IN 1895 the journalist, sociologist and historian HG Wells burst on to the literary scene with the publication of his first novel.

The Time Machine was a classic tale of a Victorian scientist who designs a time machine and uses it to travel 800,000 years into the future.

He finds an apparent Eden, where beautiful, fair-haired, gentle people live what seems an idyllic life. But lurking underground are their hideous cousins, the Morlocks; sun-starved, predatory creatures who prey on their fellow humans living above and who represent mankind's darker, alternative future.

It's a thrilling, beautifully written book which must have come as a shock to Victorian society. At a time when technological progress was proceeding full tilt, it served as a nightmarish warning that progress held risks as well as benefits.
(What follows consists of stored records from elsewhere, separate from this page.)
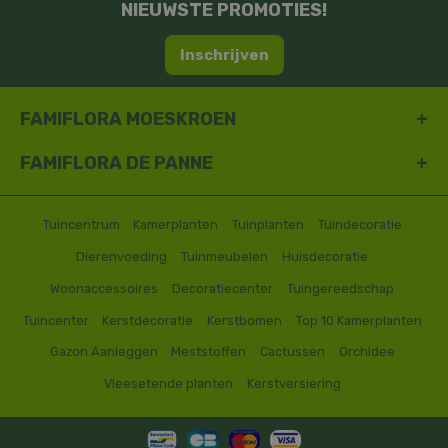
NIEUWSTE PROMOTIES!
Inschrijven
FAMIFLORA MOESKROEN
FAMIFLORA DE PANNE
Tuincentrum
Kamerplanten
Tuinplanten
Tuindecoratie
Dierenvoeding
Tuinmeubelen
Huisdecoratie
Woonaccessoires
Decoratiecenter
Tuingereedschap
Tuincenter
Kerstdecoratie
Kerstbomen
Top 10 Kamerplanten
Gazon Aanleggen
Meststoffen
Cactussen
Orchidee
Vleesetende planten
Kerstversiering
And it pioneered a new literary genre: science fiction.

Wells wrote five more science fiction classics, including The Island Of Doctor Moreau, which warns of the risks of biological experimentation, and The Invisible Man in which a brilliant scientist finds himself cast out from society by his own terrifying discovery.

Most famous of all was The War Of the Worlds, in which advanced Martians armed with giant killing machines take over Earth. "No one would have believed in the last years of the nineteenth century that this world was being watched keenly and closely by intelligences greater than man's" goes the famous opening paragraph. Wonderfully spooky.

Wells was a great storyteller and his books have proved remarkably prophetic.

All six books have been re-issued in smart matching paperbacks that are out in February at £5.99 each. What a welcome return for one of the great Victorian men of letters.